▶ _Task prompt_: From the entries below, return exactly the lines beginning at the one that contains "Wat speelt er" and ending at the one that contains "Fabricación propia", both of them included, and only those lines.

▶ _Information provided_:
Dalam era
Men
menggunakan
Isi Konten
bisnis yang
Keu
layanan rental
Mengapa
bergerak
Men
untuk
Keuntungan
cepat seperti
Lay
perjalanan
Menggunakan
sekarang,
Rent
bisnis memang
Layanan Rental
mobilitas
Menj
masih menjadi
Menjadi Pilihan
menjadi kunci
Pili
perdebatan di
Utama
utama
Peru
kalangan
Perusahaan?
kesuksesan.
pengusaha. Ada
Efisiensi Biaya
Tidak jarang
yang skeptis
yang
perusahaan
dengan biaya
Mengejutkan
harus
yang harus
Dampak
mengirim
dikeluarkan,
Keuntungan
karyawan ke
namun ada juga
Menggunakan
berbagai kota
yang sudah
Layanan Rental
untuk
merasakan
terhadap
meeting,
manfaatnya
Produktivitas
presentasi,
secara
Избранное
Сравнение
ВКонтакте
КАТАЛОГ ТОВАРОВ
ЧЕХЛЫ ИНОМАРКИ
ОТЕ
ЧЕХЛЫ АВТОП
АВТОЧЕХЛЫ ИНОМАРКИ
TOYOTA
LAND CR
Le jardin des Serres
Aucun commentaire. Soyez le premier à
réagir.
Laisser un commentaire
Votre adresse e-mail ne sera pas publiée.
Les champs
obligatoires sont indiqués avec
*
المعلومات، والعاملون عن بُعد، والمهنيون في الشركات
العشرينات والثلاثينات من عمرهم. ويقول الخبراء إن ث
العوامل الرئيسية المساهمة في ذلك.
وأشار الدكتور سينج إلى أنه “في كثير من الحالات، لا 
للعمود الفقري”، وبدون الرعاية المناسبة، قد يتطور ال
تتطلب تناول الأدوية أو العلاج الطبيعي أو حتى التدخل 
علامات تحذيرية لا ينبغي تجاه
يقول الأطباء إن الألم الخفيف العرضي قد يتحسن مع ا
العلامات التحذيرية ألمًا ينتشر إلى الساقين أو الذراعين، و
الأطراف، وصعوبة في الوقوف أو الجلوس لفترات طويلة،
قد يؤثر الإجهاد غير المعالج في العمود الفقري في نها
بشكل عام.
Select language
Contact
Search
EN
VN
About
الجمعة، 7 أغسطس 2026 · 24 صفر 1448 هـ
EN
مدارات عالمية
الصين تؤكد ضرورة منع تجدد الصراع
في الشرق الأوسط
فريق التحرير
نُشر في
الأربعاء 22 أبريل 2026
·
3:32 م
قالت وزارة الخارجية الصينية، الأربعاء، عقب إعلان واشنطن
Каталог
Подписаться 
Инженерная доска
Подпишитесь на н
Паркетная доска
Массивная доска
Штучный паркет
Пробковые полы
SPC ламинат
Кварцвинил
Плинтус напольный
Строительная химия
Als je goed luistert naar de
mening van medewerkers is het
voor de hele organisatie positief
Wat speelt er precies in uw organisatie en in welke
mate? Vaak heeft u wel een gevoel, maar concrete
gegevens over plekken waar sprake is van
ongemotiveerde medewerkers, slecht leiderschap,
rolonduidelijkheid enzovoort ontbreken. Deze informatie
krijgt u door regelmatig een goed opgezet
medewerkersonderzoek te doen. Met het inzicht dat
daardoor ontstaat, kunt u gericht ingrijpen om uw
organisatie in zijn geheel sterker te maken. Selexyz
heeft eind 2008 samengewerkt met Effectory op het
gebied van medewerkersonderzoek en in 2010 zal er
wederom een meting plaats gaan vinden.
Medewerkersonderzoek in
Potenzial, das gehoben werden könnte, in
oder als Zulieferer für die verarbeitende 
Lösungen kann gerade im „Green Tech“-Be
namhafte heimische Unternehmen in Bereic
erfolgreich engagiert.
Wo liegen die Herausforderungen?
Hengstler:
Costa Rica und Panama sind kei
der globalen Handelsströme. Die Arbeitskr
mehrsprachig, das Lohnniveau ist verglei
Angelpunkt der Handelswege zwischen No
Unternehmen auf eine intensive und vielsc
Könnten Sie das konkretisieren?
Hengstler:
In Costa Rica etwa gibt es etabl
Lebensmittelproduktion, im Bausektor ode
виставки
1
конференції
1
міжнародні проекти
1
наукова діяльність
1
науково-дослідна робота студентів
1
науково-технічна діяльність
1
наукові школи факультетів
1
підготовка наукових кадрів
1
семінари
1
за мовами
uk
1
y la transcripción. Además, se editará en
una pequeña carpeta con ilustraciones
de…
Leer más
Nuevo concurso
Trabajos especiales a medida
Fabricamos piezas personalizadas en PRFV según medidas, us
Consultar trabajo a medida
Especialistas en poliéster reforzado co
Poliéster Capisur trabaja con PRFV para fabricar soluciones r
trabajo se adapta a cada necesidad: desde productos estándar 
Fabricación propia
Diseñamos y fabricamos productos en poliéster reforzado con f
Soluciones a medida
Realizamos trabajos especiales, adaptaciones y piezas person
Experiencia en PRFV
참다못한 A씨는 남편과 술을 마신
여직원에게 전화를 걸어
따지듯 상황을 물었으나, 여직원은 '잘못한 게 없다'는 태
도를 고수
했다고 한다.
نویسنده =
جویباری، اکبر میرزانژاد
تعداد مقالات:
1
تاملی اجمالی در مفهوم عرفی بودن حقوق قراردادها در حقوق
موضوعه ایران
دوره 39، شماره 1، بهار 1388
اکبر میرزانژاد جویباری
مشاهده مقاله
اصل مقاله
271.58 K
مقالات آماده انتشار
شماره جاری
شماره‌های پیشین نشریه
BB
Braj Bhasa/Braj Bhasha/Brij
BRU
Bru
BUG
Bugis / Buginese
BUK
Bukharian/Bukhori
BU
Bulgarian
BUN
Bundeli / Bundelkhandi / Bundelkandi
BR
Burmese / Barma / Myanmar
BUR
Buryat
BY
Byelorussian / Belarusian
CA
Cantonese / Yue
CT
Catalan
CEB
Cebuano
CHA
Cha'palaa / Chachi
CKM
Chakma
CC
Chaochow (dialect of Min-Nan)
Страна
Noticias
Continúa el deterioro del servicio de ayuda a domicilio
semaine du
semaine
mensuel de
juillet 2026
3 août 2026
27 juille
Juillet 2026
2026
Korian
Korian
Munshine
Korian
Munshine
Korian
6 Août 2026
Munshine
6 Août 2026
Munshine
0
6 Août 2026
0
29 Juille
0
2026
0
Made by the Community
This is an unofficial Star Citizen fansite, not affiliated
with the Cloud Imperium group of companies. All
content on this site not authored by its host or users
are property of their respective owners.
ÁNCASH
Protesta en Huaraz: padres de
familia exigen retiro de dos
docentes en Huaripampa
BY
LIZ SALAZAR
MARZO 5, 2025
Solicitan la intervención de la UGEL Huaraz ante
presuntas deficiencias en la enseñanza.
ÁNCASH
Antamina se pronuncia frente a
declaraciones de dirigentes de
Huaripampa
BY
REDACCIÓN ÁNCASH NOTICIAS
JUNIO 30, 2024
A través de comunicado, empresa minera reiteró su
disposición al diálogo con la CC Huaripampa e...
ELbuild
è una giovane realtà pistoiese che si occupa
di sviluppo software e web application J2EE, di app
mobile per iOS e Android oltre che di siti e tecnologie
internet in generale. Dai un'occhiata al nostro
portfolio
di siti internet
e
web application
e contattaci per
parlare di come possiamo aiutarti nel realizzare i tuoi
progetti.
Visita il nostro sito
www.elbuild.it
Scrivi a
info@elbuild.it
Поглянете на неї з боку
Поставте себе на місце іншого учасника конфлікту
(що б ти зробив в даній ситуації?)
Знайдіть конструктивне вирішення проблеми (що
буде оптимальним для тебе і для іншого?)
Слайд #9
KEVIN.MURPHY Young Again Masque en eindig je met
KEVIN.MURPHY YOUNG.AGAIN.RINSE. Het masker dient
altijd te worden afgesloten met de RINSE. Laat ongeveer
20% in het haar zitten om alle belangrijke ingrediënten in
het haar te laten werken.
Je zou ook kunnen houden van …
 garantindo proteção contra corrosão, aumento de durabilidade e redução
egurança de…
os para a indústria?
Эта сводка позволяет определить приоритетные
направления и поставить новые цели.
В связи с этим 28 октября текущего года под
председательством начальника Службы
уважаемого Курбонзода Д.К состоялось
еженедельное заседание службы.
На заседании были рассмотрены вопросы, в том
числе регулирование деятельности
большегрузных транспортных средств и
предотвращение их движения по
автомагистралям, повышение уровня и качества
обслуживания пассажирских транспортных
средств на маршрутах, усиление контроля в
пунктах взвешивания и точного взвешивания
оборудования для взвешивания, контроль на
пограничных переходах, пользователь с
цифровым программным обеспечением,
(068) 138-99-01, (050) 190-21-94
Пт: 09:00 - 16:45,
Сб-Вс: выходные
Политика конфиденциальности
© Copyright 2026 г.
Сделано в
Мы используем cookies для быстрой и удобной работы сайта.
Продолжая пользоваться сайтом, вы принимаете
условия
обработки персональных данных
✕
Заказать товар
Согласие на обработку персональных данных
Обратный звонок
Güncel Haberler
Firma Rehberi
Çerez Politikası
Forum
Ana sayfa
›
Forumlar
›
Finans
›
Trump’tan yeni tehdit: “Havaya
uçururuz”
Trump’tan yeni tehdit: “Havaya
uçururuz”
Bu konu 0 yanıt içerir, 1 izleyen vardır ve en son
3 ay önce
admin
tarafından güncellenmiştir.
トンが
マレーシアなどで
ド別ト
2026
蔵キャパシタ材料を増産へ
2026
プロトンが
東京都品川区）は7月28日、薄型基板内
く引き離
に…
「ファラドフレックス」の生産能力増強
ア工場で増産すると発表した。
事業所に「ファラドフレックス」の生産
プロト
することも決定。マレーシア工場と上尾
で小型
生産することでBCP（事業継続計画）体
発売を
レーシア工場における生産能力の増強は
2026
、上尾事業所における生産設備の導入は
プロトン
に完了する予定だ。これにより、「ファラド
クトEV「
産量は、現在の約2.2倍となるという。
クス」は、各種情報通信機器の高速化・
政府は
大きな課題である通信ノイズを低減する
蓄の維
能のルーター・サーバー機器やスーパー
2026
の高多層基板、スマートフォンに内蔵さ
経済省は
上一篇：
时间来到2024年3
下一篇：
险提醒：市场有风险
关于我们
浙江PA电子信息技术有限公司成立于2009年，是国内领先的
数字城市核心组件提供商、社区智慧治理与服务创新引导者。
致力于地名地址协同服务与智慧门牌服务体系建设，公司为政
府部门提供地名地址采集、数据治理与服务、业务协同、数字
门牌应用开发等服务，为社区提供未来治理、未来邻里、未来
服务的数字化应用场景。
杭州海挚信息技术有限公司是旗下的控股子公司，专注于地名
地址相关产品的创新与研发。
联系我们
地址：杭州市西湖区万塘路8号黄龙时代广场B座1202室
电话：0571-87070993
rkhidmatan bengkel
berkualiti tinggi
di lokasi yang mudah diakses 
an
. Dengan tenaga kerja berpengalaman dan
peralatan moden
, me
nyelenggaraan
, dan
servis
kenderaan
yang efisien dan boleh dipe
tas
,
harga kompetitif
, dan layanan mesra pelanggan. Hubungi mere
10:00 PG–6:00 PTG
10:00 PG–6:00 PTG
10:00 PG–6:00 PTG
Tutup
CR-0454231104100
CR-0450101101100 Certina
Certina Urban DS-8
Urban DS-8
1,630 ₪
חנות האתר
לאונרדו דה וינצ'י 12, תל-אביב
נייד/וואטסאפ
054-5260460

▶ _Written answer_:
Wat speelt er precies in uw organisatie en in welke
mate? Vaak heeft u wel een gevoel, maar concrete
gegevens over plekken waar sprake is van
ongemotiveerde medewerkers, slecht leiderschap,
rolonduidelijkheid enzovoort ontbreken. Deze informatie
krijgt u door regelmatig een goed opgezet
medewerkersonderzoek te doen. Met het inzicht dat
daardoor ontstaat, kunt u gericht ingrijpen om uw
organisatie in zijn geheel sterker te maken. Selexyz
heeft eind 2008 samengewerkt met Effectory op het
gebied van medewerkersonderzoek en in 2010 zal er
wederom een meting plaats gaan vinden.
Medewerkersonderzoek in
Potenzial, das gehoben werden könnte, in
oder als Zulieferer für die verarbeitende 
Lösungen kann gerade im „Green Tech“-Be
namhafte heimische Unternehmen in Bereic
erfolgreich engagiert.
Wo liegen die Herausforderungen?
Hengstler:
Costa Rica und Panama sind kei
der globalen Handelsströme. Die Arbeitskr
mehrsprachig, das Lohnniveau ist verglei
Angelpunkt der Handelswege zwischen No
Unternehmen auf eine intensive und vielsc
Könnten Sie das konkretisieren?
Hengstler:
In Costa Rica etwa gibt es etabl
Lebensmittelproduktion, im Bausektor ode
виставки
1
конференції
1
міжнародні проекти
1
наукова діяльність
1
науково-дослідна робота студентів
1
науково-технічна діяльність
1
наукові школи факультетів
1
підготовка наукових кадрів
1
семінари
1
за мовами
uk
1
y la transcripción. Además, se editará en
una pequeña carpeta con ilustraciones
de…
Leer más
Nuevo concurso
Trabajos especiales a medida
Fabricamos piezas personalizadas en PRFV según medidas, us
Consultar trabajo a medida
Especialistas en poliéster reforzado co
Poliéster Capisur trabaja con PRFV para fabricar soluciones r
trabajo se adapta a cada necesidad: desde productos estándar 
Fabricación propia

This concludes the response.